The HSS and its stakeholder members are dedicated to joining forces to make this a common practice. They are creating an evidence-based consensus standard to serve as a foundation to manufacturers, architects, engineers, and construction trades in healthcare to balance the specifications needed for healthcare surfaces that are safe and safely able to be cleaned, disinfected, and/or sterilized. The HSS workgroups will collectively provide information to achieve this goal. It will be determined at a future time, what standards-setting organization would provide the best platform for publication and dissemination of such a standard.

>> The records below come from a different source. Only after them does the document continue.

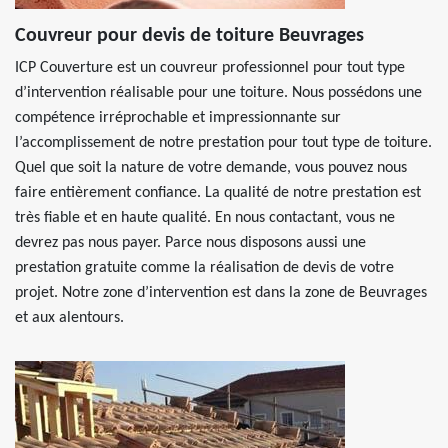
Couvreur pour devis de toiture Beuvrages
ICP Couverture est un couvreur professionnel pour tout type
d’intervention réalisable pour une toiture. Nous possédons une
compétence irréprochable et impressionnante sur
l’accomplissement de notre prestation pour tout type de toiture.
Quel que soit la nature de votre demande, vous pouvez nous
faire entièrement confiance. La qualité de notre prestation est
très fiable et en haute qualité. En nous contactant, vous ne
devrez pas nous payer. Parce nous disposons aussi une
prestation gratuite comme la réalisation de devis de votre
projet. Notre zone d’intervention est dans la zone de Beuvrages
et aux alentours.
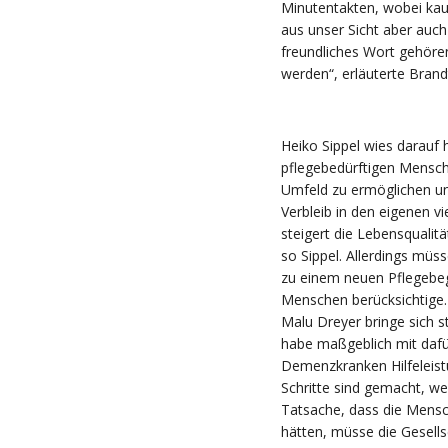
Minutentakten, wobei kaum
aus unser Sicht aber auc
freundliches Wort gehören
werden“, erläuterte Brand
Heiko Sippel wies darauf h
pflegebedürftigen Mensch
Umfeld zu ermöglichen und
Verbleib in den eigenen
steigert die Lebensqualit
so Sippel. Allerdings m
zu einem neuen Pflegebegr
Menschen berücksichtige. 
Malu Dreyer bringe sich s
habe maßgeblich mit dafü
Demenzkranken Hilfeleist
Schritte sind gemacht, we
Tatsache, dass die Mensc
hätten, müsse die Gesells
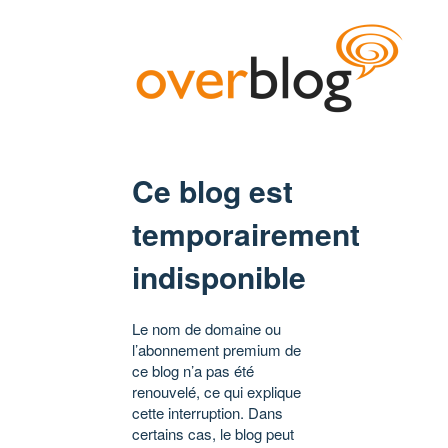
Ce blog est
temporairement
indisponible
Le nom de domaine ou
l’abonnement premium de
ce blog n’a pas été
renouvelé, ce qui explique
cette interruption. Dans
certains cas, le blog peut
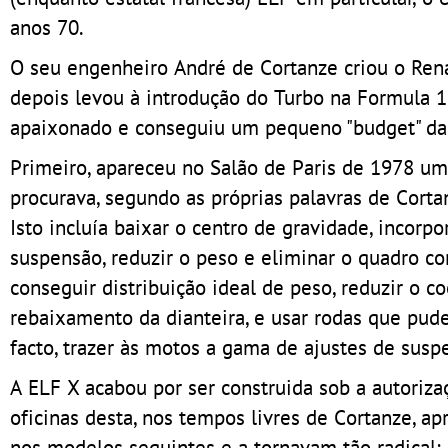
anos 70.
O seu engenheiro André de Cortanze criou o Ren
depois levou à introdução do Turbo na Formula 
apaixonado e conseguiu um pequeno "budget" da 
Primeiro, apareceu no Salão de Paris de 1978 
procurava, segundo as próprias palavras de Corta
Isto incluía baixar o centro de gravidade, inco
suspensão, reduzir o peso e eliminar o quadro c
conseguir distribuição ideal de peso, reduzir o co
rebaixamento da dianteira, e usar rodas que pu
facto, trazer às motos a gama de ajustes de susp
A ELF X acabou por ser construida sob a autoriza
oficinas desta, nos tempos livres de Cortanze, a
nos modelos seguintes e a tornavam tão radical:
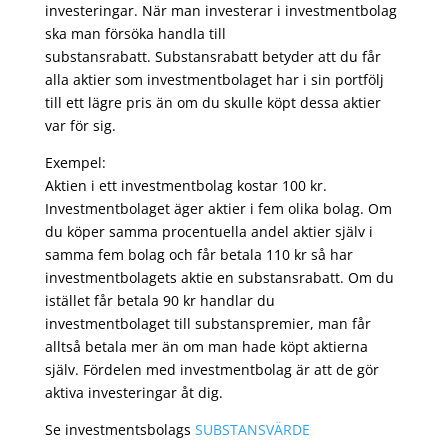
investeringar. När man investerar i investmentbolag
ska man försöka handla till
substansrabatt. Substansrabatt betyder att du får
alla aktier som investmentbolaget har i sin portfölj
till ett lägre pris än om du skulle köpt dessa aktier
var för sig.
Exempel:
Aktien i ett investmentbolag kostar 100 kr.
Investmentbolaget äger aktier i fem olika bolag. Om
du köper samma procentuella andel aktier själv i
samma fem bolag och får betala 110 kr så har
investmentbolagets aktie en substansrabatt. Om du
istället får betala 90 kr handlar du
investmentbolaget till substanspremier, man får
alltså betala mer än om man hade köpt aktierna
själv. Fördelen med investmentbolag är att de gör
aktiva investeringar åt dig.
Se investmentsbolags
SUBSTANSVÄRDE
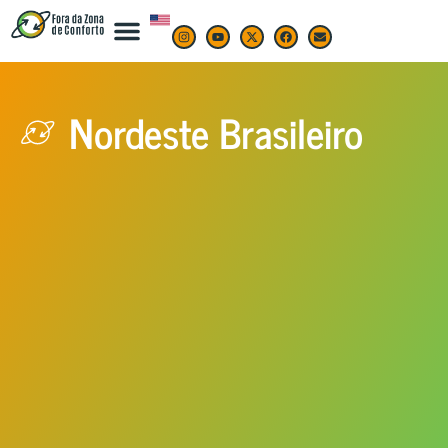
Nordeste Brasileiro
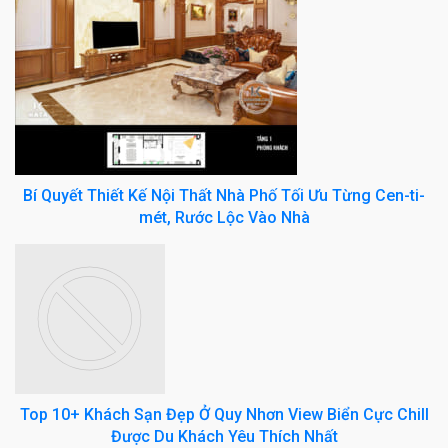
Bí Quyết Thiết Kế Nội Thất Nhà Phố Tối Ưu Từng Cen-ti-
mét, Rước Lộc Vào Nhà
Top 10+ Khách Sạn Đẹp Ở Quy Nhơn View Biển Cực Chill
Được Du Khách Yêu Thích Nhất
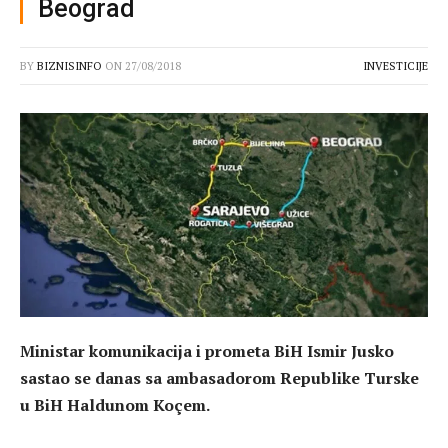
Beograd
BY
BIZNISINFO
ON
27/08/2018
INVESTICIJE
Ministar komunikacija i prometa BiH Ismir Jusko
sastao se danas sa ambasadorom Republike Turske
u BiH Haldunom Koçem.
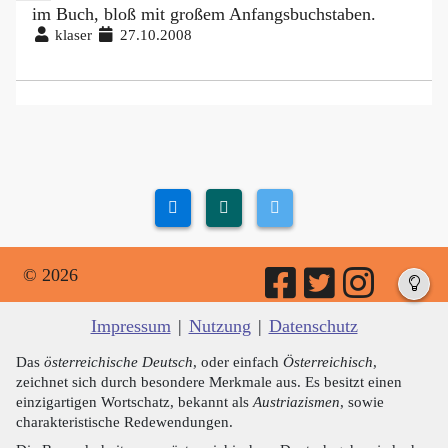
im Buch, bloß mit großem Anfangsbuchstaben.
klaser
27.10.2008
© 2026
Impressum
|
Nutzung
|
Datenschutz
Das
österreichische Deutsch
, oder einfach
Österreichisch
,
zeichnet sich durch besondere Merkmale aus. Es besitzt einen
einzigartigen Wortschatz, bekannt als
Austriazismen
, sowie
charakteristische Redewendungen.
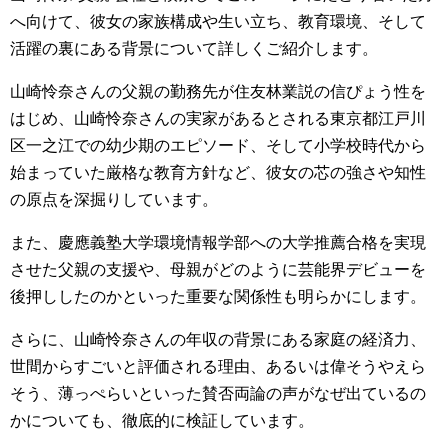
へ向けて、彼女の家族構成や生い立ち、教育環境、そして
活躍の裏にある背景について詳しくご紹介します。
山崎怜奈さんの父親の勤務先が住友林業説の信ぴょう性を
はじめ、山崎怜奈さんの実家があるとされる東京都江戸川
区一之江での幼少期のエピソード、そして小学校時代から
始まっていた厳格な教育方針など、彼女の芯の強さや知性
の原点を深掘りしています。
また、慶應義塾大学環境情報学部への大学推薦合格を実現
させた父親の支援や、母親がどのように芸能界デビューを
後押ししたのかといった重要な関係性も明らかにします。
さらに、山崎怜奈さんの年収の背景にある家庭の経済力、
世間からすごいと評価される理由、あるいは偉そうやえら
そう、薄っぺらいといった賛否両論の声がなぜ出ているの
かについても、徹底的に検証しています。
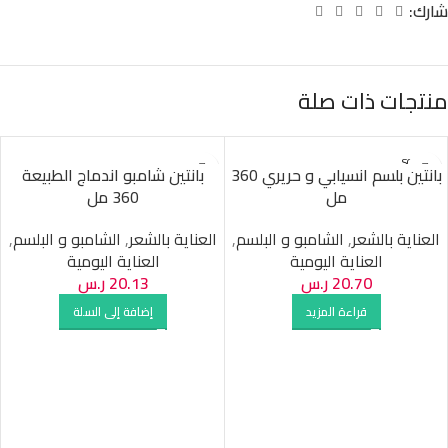
شارك:
منتجات ذات صلة
SOLD O
بانتين بلسم انسيابي و حريري 360
بانتين شامبو اندماج الطبيعة
UT
مل
360 مل
العناية بالشعر
,
الشامبو و البلسم
,
العناية بالشعر
,
الشامبو و البلسم
,
العناية اليومية
العناية اليومية
20.70
ر.س
20.13
ر.س
قراءة المزيد
إضافة إلى السلة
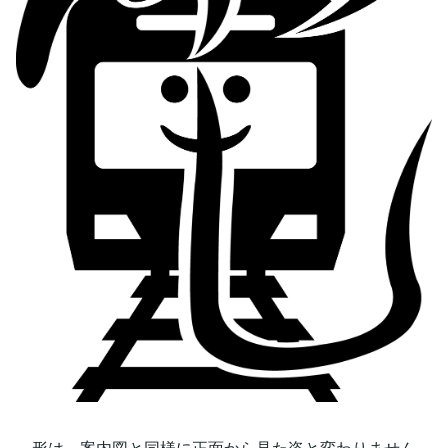
形は、案内図と同様に正面から見た姿と変わりません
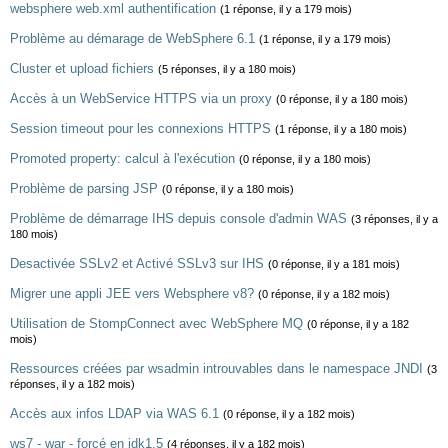
websphere web.xml authentification
(1 réponse, il y a 179 mois)
Problème au démarage de WebSphere 6.1
(1 réponse, il y a 179 mois)
Cluster et upload fichiers
(5 réponses, il y a 180 mois)
Accès à un WebService HTTPS via un proxy
(0 réponse, il y a 180 mois)
Session timeout pour les connexions HTTPS
(1 réponse, il y a 180 mois)
Promoted property: calcul à l'exécution
(0 réponse, il y a 180 mois)
Problème de parsing JSP
(0 réponse, il y a 180 mois)
Problème de démarrage IHS depuis console d'admin WAS
(3 réponses, il y a
180 mois)
Desactivée SSLv2 et Activé SSLv3 sur IHS
(0 réponse, il y a 181 mois)
Migrer une appli JEE vers Websphere v8?
(0 réponse, il y a 182 mois)
Utilisation de StompConnect avec WebSphere MQ
(0 réponse, il y a 182
mois)
Ressources créées par wsadmin introuvables dans le namespace JNDI
(3
réponses, il y a 182 mois)
Accès aux infos LDAP via WAS 6.1
(0 réponse, il y a 182 mois)
ws7 - war - forcé en jdk1.5
(4 réponses, il y a 182 mois)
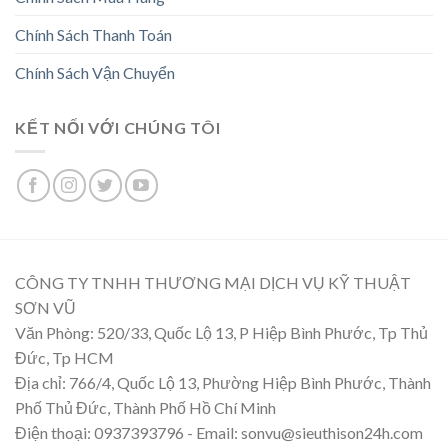
Chính Sách Thanh Toán
Chính Sách Vận Chuyển
KẾT NỐI VỚI CHÚNG TÔI
CÔNG TY TNHH THƯƠNG MẠI DỊCH VỤ KỸ THUẬT
SƠN VŨ
Văn Phòng: 520/33, Quốc Lộ 13, P Hiệp Bình Phước, Tp Thủ
Đức, Tp HCM
Địa chỉ: 766/4, Quốc Lộ 13, Phường Hiệp Bình Phước, Thành
Phố Thủ Đức, Thành Phố Hồ Chí Minh
Điện thoại: 0937393796 - Email: sonvu@sieuthison24h.com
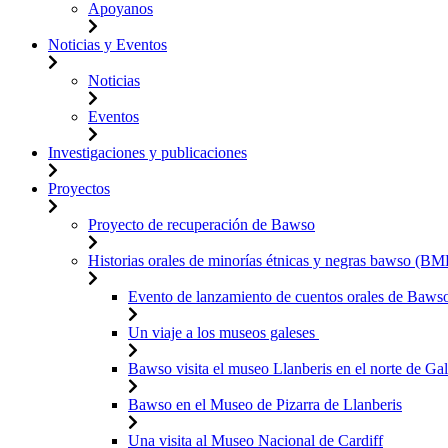
Apoyanos
Noticias y Eventos
Noticias
Eventos
Investigaciones y publicaciones
Proyectos
Proyecto de recuperación de Bawso
Historias orales de minorías étnicas y negras bawso (BM
Evento de lanzamiento de cuentos orales de Baws
Un viaje a los museos galeses
Bawso visita el museo Llanberis en el norte de Gal
Bawso en el Museo de Pizarra de Llanberis
Una visita al Museo Nacional de Cardiff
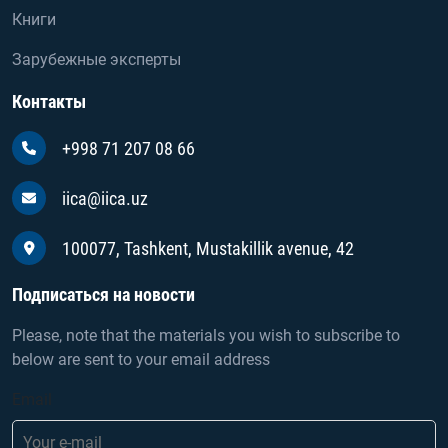
Книги
Зарубежные эксперты
Контакты
+998 71 207 08 66
iica@iica.uz
100077, Tashkent, Mustakillik avenue, 42
Подписаться на новости
Please, note that the materials you wish to subscribe to
below are sent to your email address
Email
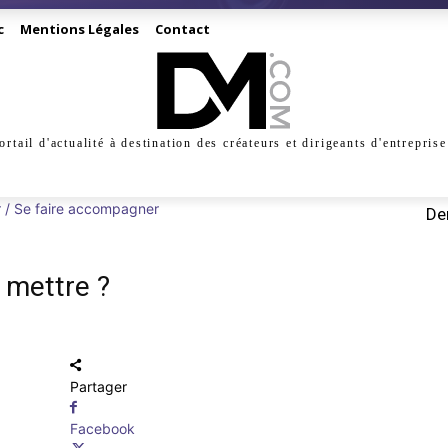
c
Mentions Légales
Contact
ortail d'actualité à destination des créateurs et dirigeants d'entreprise
INESS
CRÉATION
DIGITAL
MANAGEMENT
MARKE
 / Se faire accompagner
Der
y mettre ?
Partager
Facebook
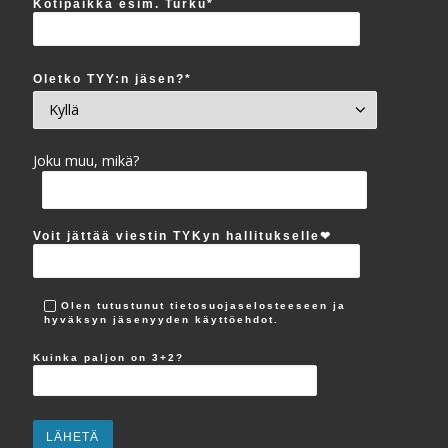
Kotipaikka esim. Turku*
Oletko TYY:n jäsen?*
Joku muu, mikä?
Voit jättää viestin TYKyn hallitukselle‪❤︎
Olen tutustunut tietosuojaselosteeseen ja
hyväksyn jäsenyyden käyttöehdot.
Kuinka paljon on 3+2?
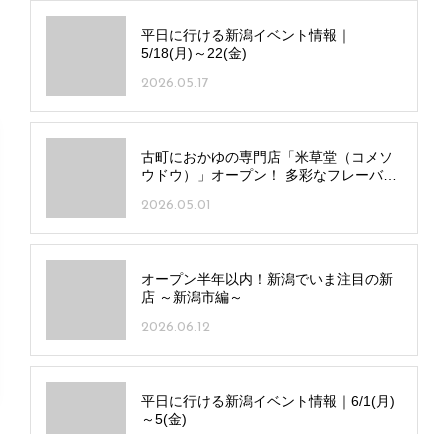
平日に行ける新潟イベント情報｜
5/18(月)～22(金)
2026.05.17
古町におかゆの専門店「米草堂（コメソ
ウドウ）」オープン！ 多彩なフレーバー
の“クラフト粥”を提供
2026.05.01
オープン半年以内！新潟でいま注目の新
店 ～新潟市編～
2026.06.12
平日に行ける新潟イベント情報｜6/1(月)
～5(金)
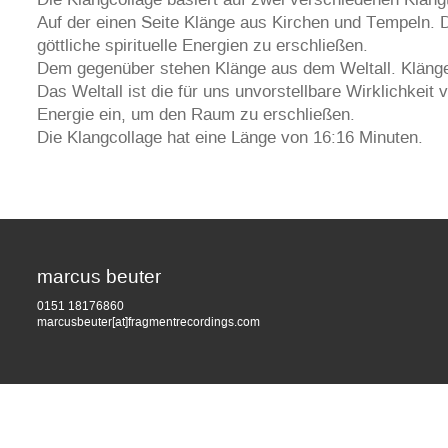
Auf der einen Seite Klänge aus Kirchen und Tempeln
göttliche spirituelle Energien zu erschließen.
Dem gegenüber stehen Klänge aus dem Weltall. Klänge 
Das Weltall ist die für uns unvorstellbare Wirklichke
Energie ein, um den Raum zu erschließen.
Die Klangcollage hat eine Länge von 16:16 Minuten.
marcus beuter
0151 18176860
marcusbeuter[at]fragmentrecordings.com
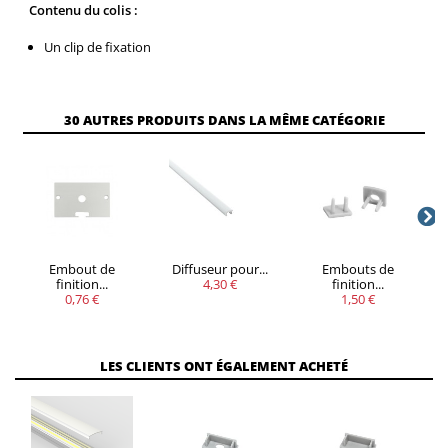
Contenu du colis :
Un clip de fixation
VOUS
30 AUTRES PRODUITS DANS LA MÊME CATÉGORIE
QUANTITÉ
REMISE
ÉCONOMISEZ
5
20%
Jusqu'à
0,76 €
Embout de
Diffuseur pour...
Embouts de
finition...
4,30 €
finition...
0,76 €
1,50 €
LES CLIENTS ONT ÉGALEMENT ACHETÉ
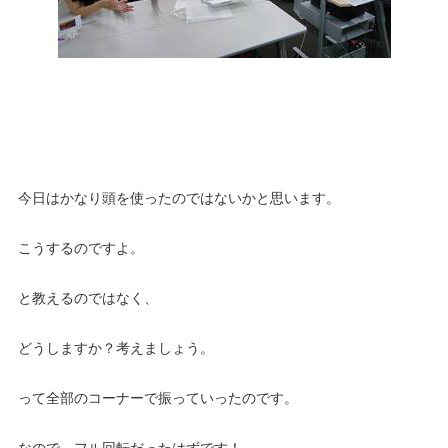
今日はかなり頭を使ったのではないかと思います。
こうするのですよ。
と教えるのではなく、
どうしますか？考えましょう。
って全部のコーナーで振っていったのです。
なので、フル回転だったはずです！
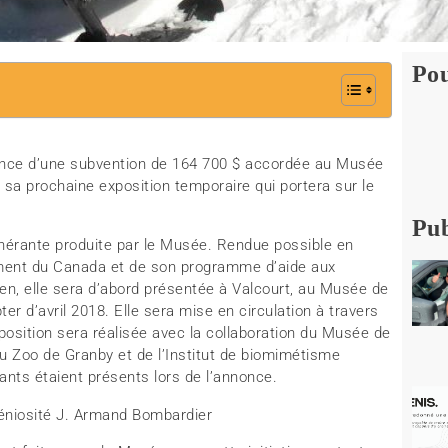
Pou
nonce d’une subvention de 164 700 $ accordée au Musée
 sa prochaine exposition temporaire qui portera sur le
Pub
itinérante produite par le Musée. Rendue possible en
ement du Canada et de son programme d’aide aux
n, elle sera d’abord présentée à Valcourt, au Musée de
er d’avril 2018. Elle sera mise en circulation à travers
osition sera réalisée avec la collaboration du Musée de
u Zoo de Granby et de l’Institut de biomimétisme
ants étaient présents lors de l’annonce.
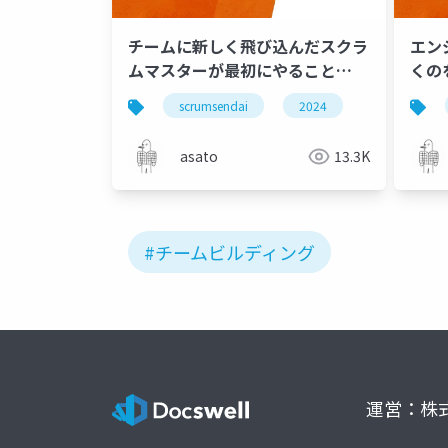
チームに新しく飛び込んだスクラ
エン
ムマスターが最初にやること
くのを
#scrumsendai
scrumsendai
2024
asato
13.3K
#チームビルディング
運営：株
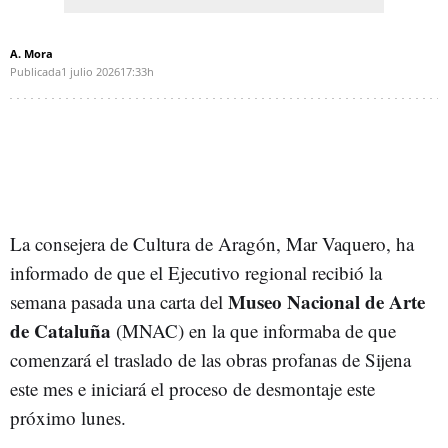
A. Mora
Publicada
1 julio 2026
17:33h
La consejera de Cultura de Aragón, Mar Vaquero, ha
informado de que el Ejecutivo regional recibió la
Museo Nacional de Arte
semana pasada una carta del
de Cataluña
(MNAC) en la que informaba de que
comenzará el traslado de las obras profanas de Sijena
este mes e iniciará el proceso de desmontaje este
próximo lunes.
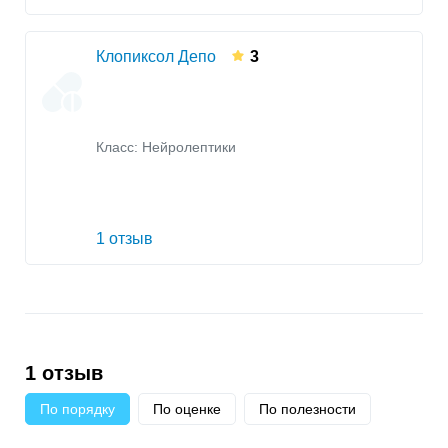
Клопиксол Депо
3
Класс:
Нейролептики
1 отзыв
1 отзыв
По порядку
По оценке
По полезности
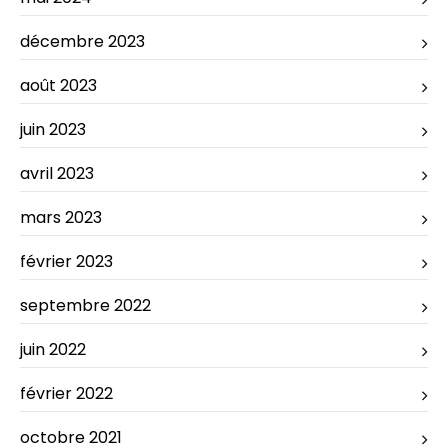
décembre 2023
août 2023
juin 2023
avril 2023
mars 2023
février 2023
septembre 2022
juin 2022
février 2022
octobre 2021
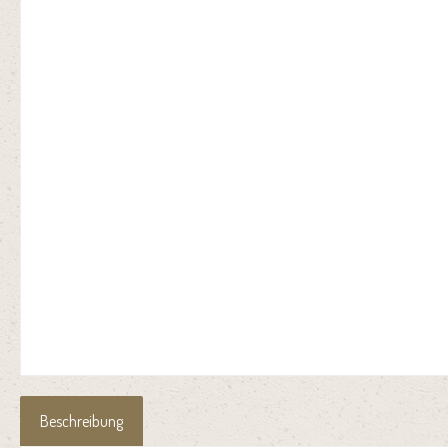
Beschreibung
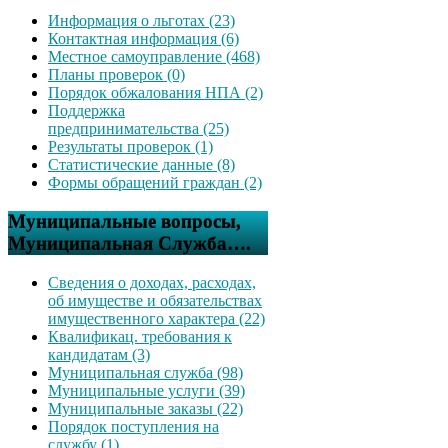
Информация о льготах (23)
Контактная информация (6)
Местное самоуправление (468)
Планы проверок (0)
Порядок обжалования НПА (2)
Поддержка
предпринимательства (25)
Результаты проверок (1)
Статистические данные (8)
Формы обращений граждан (2)
Муниципальные вопросы,
Муниципальная Служба….
Сведения о доходах, расходах,
об имуществе и обязательствах
имущественного характера (22)
Квалификац. требования к
кандидатам (3)
Муниципальная служба (98)
Муниципальные услуги (39)
Муниципальные заказы (22)
Порядок поступления на
службу (1)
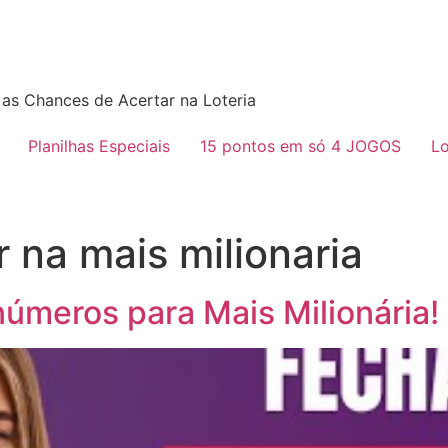
as Chances de Acertar na Loteria
Planilhas Especiais
15 pontos em só 4 JOGOS
Lo
 na mais milionaria
meros para Mais Milionária!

Many areas of work that need to be completed and the need for collaboration have been identified. The challenge is bringing people together for discussion and testing and developing a clear understanding of what systems can be put together that provide sustainable solutions. Ultimately, the end goal we all share is reducing risk and mitigating the spread of pathogens that cause infections and illness. A new project for HSS is the development of an incubator. Much like a business incubator that helps new and startup companies develop services, HSS will utilize this concept to develop a testing site.
Working through the Initiative Groups, we will look at all aspects of the problem and test solutions as a system. Manufacturers will have the opportunity to interact with many healthcare professionals to understand what they do and how they operate. They may also gain input from them on innovative new ideas and solutions.
1. CDC. HAI Data and Statistics. https://www.cdc.gov/hai/surveillance/index.html
2. van Vugt, JLA, Coelen RJS, van Dam DW, et al. Surgical Infections. April 2015.
3. Mitchell A, Spencer M, Edmiston C Jr. Role of healthcare apparel and other healthcare textiles in the transmission of pathogens: a review of the literature. J Hosp Infect. 2015 Aug;90(4):285-92.
4. Mahshid Abir, MD, MSc, Jason Goldstick, PhD, Rosalie Malsberger, MS, et al. The Association of Inpatient Occupancy with Hospital-Acquired Clostridium difficile Infection. Journal of Hospital Medicine. Web June 27, 2018.